Bible Hub, BibleHub, 2004-2018. Accessed 1 Mar. 2018.

Merriam-Webster, Merriam-Webster Incorporated, 2018. Accessed 26 Feb. 2018.

With Christ in the School of Prayer- Andrew Murray

Photo Credit: Pixabay (TheDigitalArtist)

Our Father Which Art in Heaven

“The knowledge of God’s Father-love is the first and simplest, but also the last and highest lesson in the school of prayer.” (Andrew Murray)

Old Testament Saints NEVER referred to God as Father. In fact God was so feared that they didn’t dare to utter His name. In Old Testament times, God was refereed to by his character: Mighty Creator, God Almighty, The Lord who Heals, The Lord is Peace, to name a few. “Though the Old Testament provides many rich names and titles for God, the New Testament reveals him most fully. Jesus, in fact, shocked and offended the religious leaders of his day by claiming that he had a Father/Son relationship with the God whose name they feared even to pronounce. Furthermore, by inviting his followers to call God “Father,” he made this the primary name by which God is to be known to his followers.” (Spangler, 2004)

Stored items
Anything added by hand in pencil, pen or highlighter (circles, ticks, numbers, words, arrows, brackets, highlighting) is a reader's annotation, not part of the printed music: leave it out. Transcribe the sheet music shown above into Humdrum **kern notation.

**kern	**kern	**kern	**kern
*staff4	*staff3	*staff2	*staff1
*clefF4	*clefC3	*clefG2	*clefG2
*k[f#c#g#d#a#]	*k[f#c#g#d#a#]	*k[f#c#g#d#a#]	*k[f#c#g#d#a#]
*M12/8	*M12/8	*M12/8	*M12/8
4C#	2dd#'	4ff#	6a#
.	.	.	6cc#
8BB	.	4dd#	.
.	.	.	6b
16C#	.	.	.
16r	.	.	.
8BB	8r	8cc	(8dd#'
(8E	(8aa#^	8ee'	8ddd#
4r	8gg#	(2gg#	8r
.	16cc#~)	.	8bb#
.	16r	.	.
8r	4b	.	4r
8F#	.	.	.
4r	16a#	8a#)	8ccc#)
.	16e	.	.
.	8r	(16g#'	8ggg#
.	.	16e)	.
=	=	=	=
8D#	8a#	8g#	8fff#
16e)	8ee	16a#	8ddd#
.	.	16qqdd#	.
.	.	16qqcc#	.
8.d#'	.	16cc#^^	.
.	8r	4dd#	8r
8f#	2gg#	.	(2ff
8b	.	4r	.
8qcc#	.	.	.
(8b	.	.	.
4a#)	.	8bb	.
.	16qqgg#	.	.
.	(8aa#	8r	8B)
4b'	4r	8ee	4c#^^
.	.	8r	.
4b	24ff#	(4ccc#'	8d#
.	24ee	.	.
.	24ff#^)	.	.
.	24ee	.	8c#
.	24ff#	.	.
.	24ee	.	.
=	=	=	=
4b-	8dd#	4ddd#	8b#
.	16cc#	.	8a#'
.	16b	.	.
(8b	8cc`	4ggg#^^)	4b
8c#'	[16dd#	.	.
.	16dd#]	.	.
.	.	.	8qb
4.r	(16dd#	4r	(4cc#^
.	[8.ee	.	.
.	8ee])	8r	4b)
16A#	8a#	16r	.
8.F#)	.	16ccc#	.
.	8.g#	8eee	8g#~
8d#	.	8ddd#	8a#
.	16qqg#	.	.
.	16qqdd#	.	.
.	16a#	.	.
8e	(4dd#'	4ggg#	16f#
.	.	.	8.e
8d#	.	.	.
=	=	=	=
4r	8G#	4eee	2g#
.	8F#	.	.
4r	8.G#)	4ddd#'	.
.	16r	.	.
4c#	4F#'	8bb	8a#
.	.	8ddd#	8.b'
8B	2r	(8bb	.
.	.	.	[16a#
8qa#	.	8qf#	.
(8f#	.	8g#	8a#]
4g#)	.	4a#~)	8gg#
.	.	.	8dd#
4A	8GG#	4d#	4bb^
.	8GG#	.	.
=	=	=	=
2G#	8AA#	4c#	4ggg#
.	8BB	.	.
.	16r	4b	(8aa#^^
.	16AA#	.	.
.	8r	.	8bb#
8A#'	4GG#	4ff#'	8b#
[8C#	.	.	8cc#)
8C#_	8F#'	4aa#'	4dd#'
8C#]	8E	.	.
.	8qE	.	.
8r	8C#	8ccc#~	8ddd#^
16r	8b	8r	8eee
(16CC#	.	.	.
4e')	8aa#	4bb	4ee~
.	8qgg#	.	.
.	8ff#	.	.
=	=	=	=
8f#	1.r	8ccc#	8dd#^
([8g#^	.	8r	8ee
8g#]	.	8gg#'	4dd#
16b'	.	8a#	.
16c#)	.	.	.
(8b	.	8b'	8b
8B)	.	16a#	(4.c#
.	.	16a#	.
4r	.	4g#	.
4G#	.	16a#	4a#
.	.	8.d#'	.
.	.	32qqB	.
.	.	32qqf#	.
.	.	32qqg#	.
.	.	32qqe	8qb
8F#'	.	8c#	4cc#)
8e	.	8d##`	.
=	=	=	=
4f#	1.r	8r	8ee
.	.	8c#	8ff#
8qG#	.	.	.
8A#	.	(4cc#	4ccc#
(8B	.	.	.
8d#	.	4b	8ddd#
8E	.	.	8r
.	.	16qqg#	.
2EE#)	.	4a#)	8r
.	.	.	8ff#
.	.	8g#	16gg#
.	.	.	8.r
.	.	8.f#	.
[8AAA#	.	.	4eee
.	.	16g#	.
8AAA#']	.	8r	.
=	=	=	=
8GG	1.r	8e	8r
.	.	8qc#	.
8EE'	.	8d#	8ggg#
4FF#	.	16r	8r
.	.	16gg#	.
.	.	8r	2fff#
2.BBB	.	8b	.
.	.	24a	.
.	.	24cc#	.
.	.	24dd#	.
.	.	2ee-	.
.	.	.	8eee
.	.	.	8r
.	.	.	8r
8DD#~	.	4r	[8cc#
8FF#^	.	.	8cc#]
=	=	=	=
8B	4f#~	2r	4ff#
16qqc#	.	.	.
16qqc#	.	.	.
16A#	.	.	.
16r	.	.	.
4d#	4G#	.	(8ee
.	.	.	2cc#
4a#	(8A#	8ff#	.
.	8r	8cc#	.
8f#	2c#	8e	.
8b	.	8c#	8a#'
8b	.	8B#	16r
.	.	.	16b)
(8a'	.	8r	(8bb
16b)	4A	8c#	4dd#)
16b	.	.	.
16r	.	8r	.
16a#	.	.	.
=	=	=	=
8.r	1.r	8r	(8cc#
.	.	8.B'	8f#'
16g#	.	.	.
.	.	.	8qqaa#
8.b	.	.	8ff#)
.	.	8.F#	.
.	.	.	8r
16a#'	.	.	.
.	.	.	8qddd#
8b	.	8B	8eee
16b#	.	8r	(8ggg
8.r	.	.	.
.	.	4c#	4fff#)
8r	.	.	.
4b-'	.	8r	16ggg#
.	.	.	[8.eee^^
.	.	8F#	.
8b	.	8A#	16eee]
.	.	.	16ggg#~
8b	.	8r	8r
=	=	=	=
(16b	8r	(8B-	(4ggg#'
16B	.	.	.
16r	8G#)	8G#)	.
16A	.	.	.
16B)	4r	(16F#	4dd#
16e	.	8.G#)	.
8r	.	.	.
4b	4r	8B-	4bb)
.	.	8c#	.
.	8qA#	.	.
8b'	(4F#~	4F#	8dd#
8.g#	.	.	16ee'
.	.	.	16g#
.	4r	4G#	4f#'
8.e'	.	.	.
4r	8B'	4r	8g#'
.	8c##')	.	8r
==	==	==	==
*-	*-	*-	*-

→ **TASK LIST**:
**A)** Translate this sentence from the text on calling God "Father" into Spanish: "Old Testament Saints NEVER referred to God as Father."
**B)** Continue the text on calling God "Father," picking up after its final sentence.

→ **RESULTS OF THE EXERCISE**:
**A)** Los santos del Antiguo Testamento NUNCA se refirieron a Dios como Padre.

**B)**
Through Jesus Christ, we have the privilege to, not only call God father, but to be adopted into His family as sons and daughters. When we pray, “Our Father” we acknowledge God’s love for us as His children. We should also acknowledge that God is not an average earthly father, he is omnipotent, omniscient and omnipresent. He has all power, He is the King of Kings and Lord of Lords. Through Christ, the most powerful being in the universe has adopted us into his family and is working on our behalf. He is our dad! He loves us and is working for our good.

In Romans, Paul writes, “And we know that God causes all things to work together for good to those who love God, to those who are called according to His purpose.” (Romans 8:28, NASB) In Matthew, Jesus said, “If you, then, though you are evil, know how to give good gifts to your children, how much more will your Father in heaven give good gifts to those who ask him!” (Matthew 7:11, NIV)

Like a child, looking to his father to meet all of his needs, we pray to Our Father, acknowledging His position as provider and acknowledging that He not only can, but desires to take care of us. (Phil. 4:19)

(It may be difficult in our society, with the rising number of single mothers and unengaged dads, to comprehend the concept of a loving and caring father. But the Bible describes God’s character and in doing so he is the ultimate role model for earthly fathers. In Psalms 68, He is called Father to the Fatherless. Even when earthly fathers fail us, let God be the ultimate example of what Father-love should look like.)

References:

NIV & NASB Bibles used.

Spangler, Ann. Praying the Names of God. Grand Rapids, Zondervan, 2004. Accessed 25 Feb. 2018.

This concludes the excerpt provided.